A peça Anti-Nelson Rodrigues marca a volta dele ao teatro. Estreia no mesmo ano com direção de Paulo César Pereio. A saúde de Nelson vai se complicando. Em julho, foi encontrado um aneurisma na aorta abdominal e ele teve que ser operado duas vezes. Em 1977, ele retornaria para Elza.
Baseado em uma crônica de A vida como ela é..., estreia o filme A dama do lotação. Nelson Rodrigues e o diretor Neville D'Almeida assinam o roteiro da produção estrelada pela atriz Sônia Braga. Ela faz o papel de Solange, que é casada com Carlos (Nuno Leal Maia) e seduz homens nos ônibus.

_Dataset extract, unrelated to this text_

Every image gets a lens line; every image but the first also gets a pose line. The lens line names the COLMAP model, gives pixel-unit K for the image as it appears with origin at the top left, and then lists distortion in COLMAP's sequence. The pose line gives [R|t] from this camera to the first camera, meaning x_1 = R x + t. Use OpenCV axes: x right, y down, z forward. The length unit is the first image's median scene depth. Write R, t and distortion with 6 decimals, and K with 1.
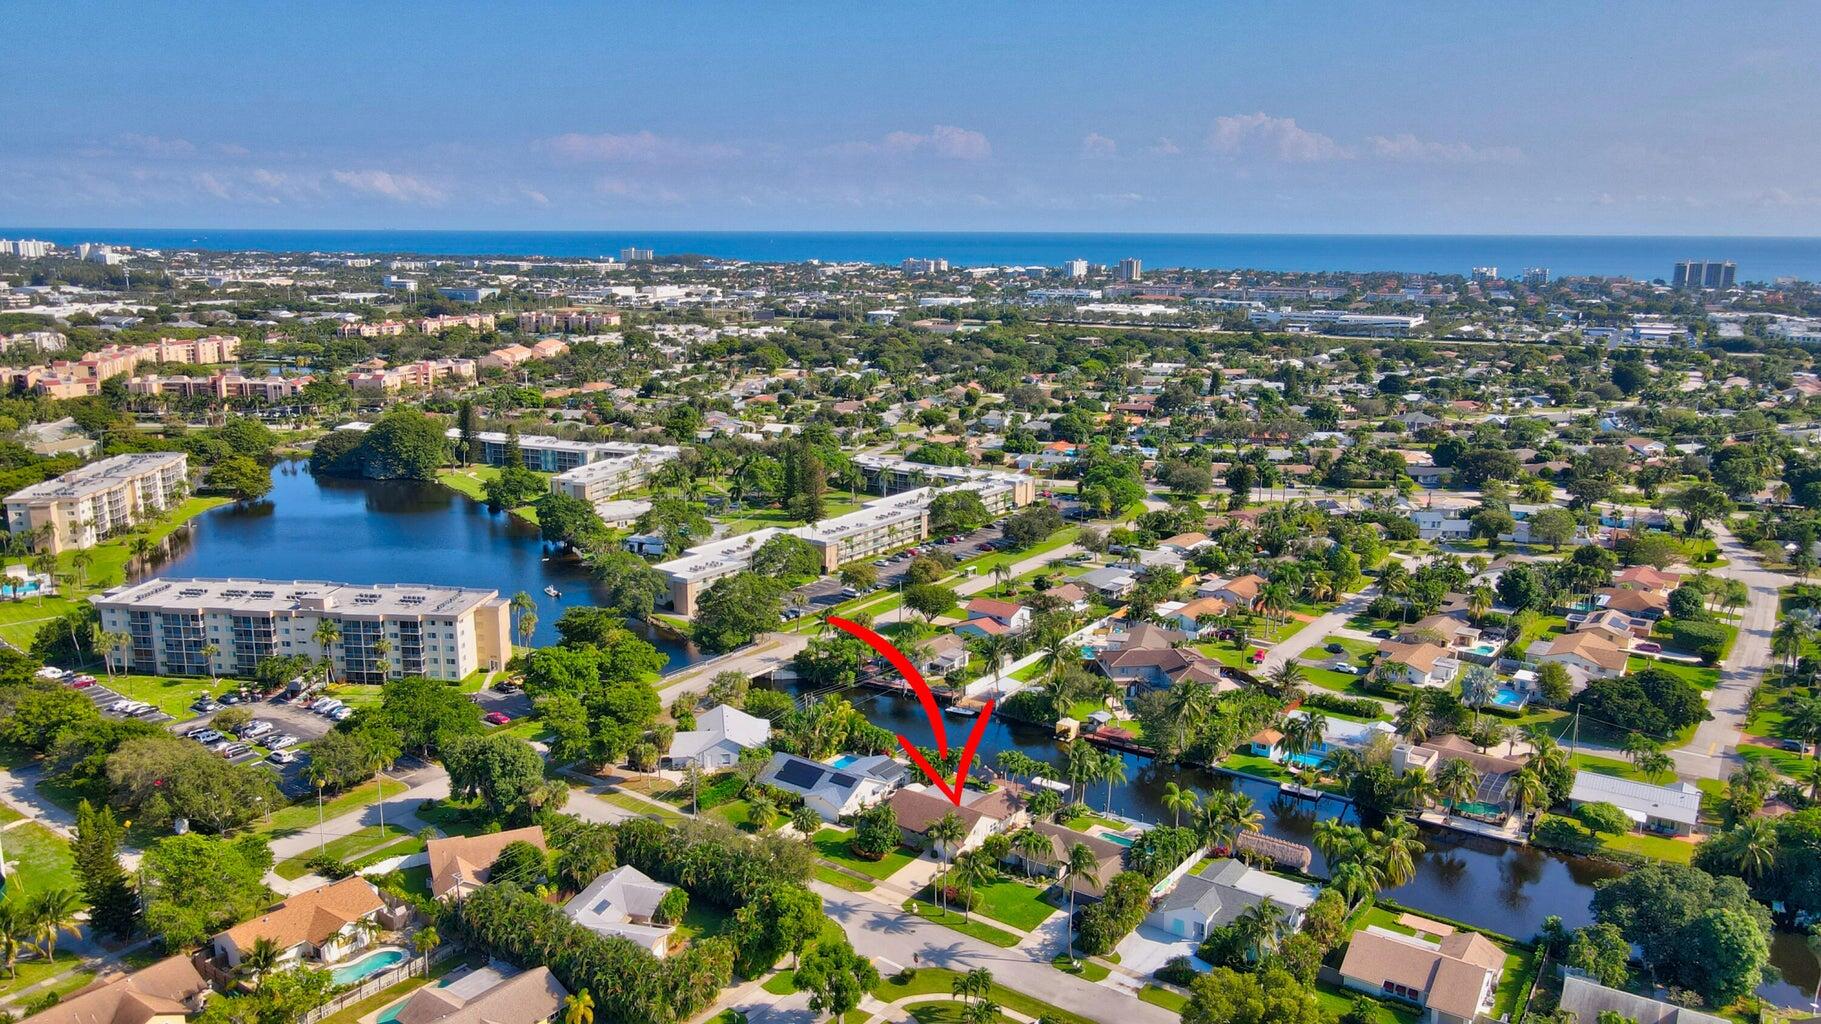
lens RADIAL K [[1351.0, 0, 916.1], [0, 1351.0, 504.9], [0, 0, 1]] dist [-0.006026, 0.023020]
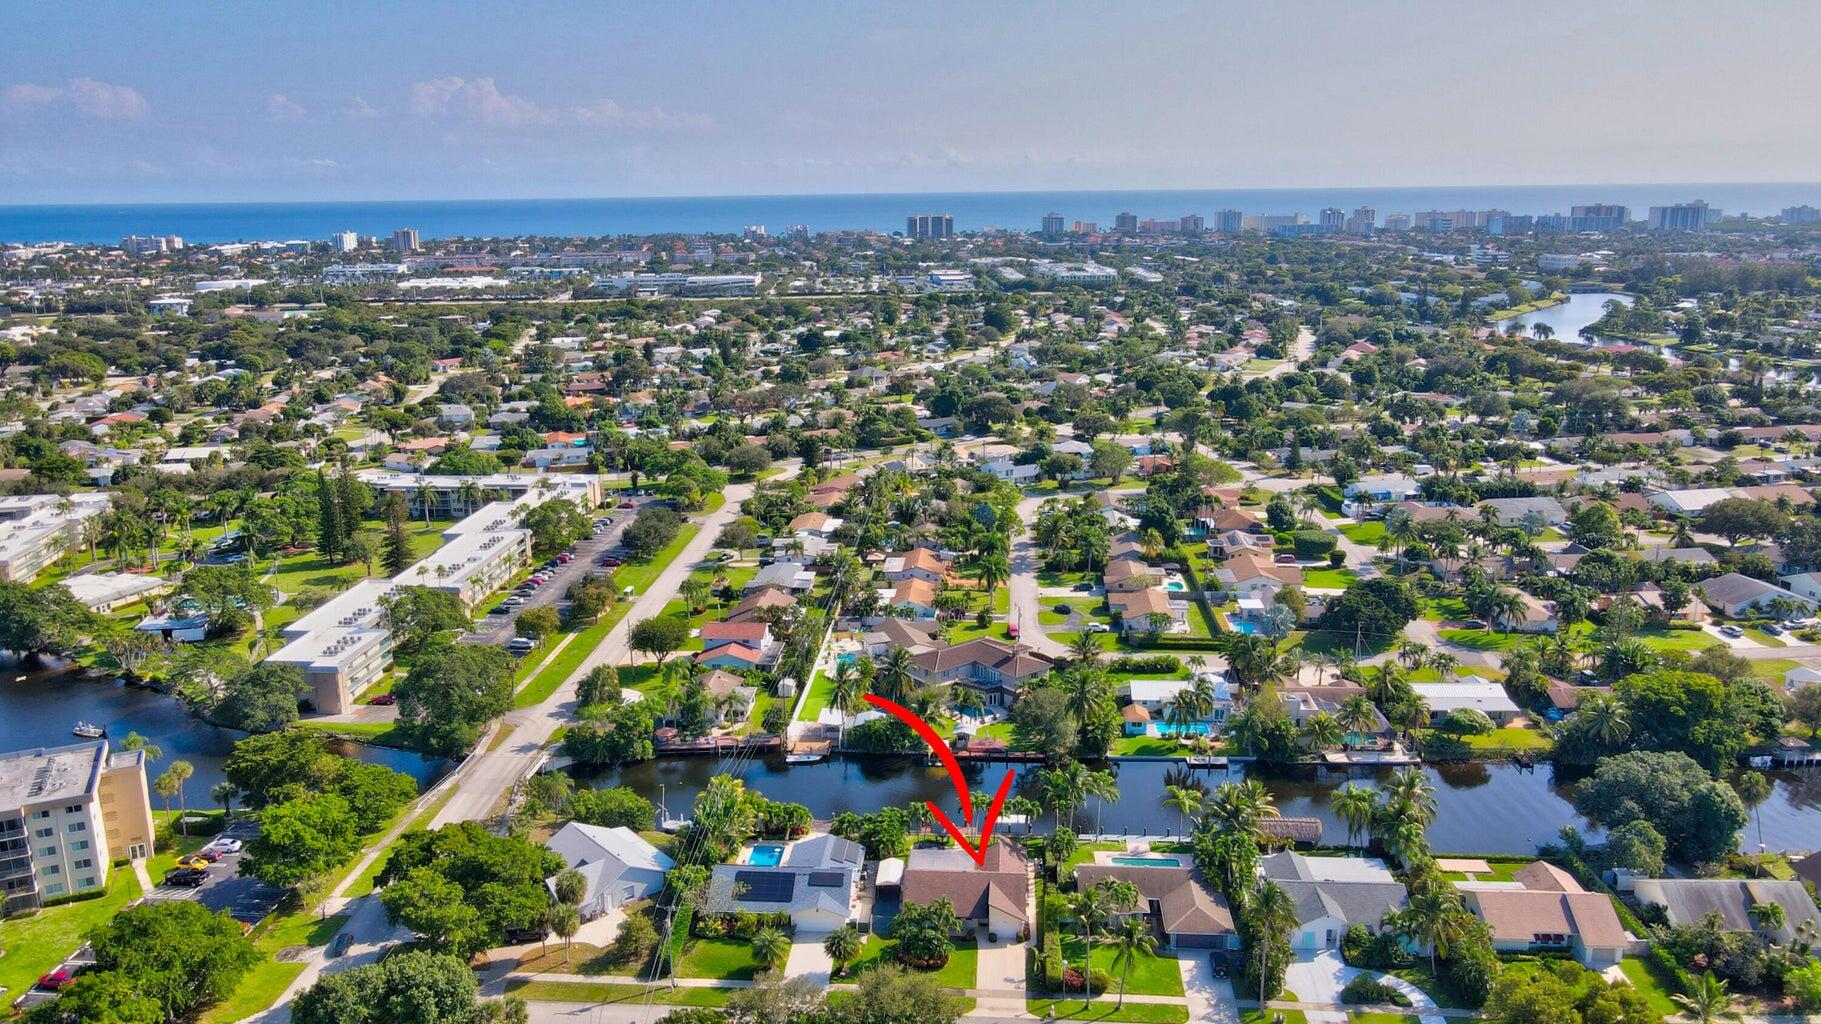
lens RADIAL K [[1351.0, 0, 912.4], [0, 1351.0, 516.2], [0, 0, 1]] dist [-0.006026, 0.023020]
pose [[0.853793, -0.139216, 0.501654, -0.270931], [0.122617, 0.990249, 0.066119, -0.040380], [-0.505967, 0.005059, 0.862538, 0.199795]]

O espetáculo A serpente estreia em março no Teatro do BNH (atual Teatro Nelson Rodrigues, no Rio de Janeiro), com direção de Marcos Flaksman. No dia 21 de dezembro, Nelson morre após dez dias internado (ele teve trombose e paradas cardíaca, respiratória e circulatória). Milhares de pessoas foram acompanhar o velório na capelinha do Cemitério São João Batista, onde o enterro aconteceu no dia seguinte (foto do túmulo). "O maior legado de Nelson é a consciência de que o autor brasileiro pode dizer a que veio, forjar seu próprio alicerce a partir das especificidades do seu lugar, de sua época. A profícua criação desse autor reflete uma disciplina para com a arte, uma perseverança que este século 21 deveria replicar com mais veemência, nos conformes desses dias de hipertexto. São raros os dramaturgos que estão na lida e assim se permitem. Nelson nos convence de que no princípio era a linguagem, não o verbo", afirma o jornalista Valmir Santos.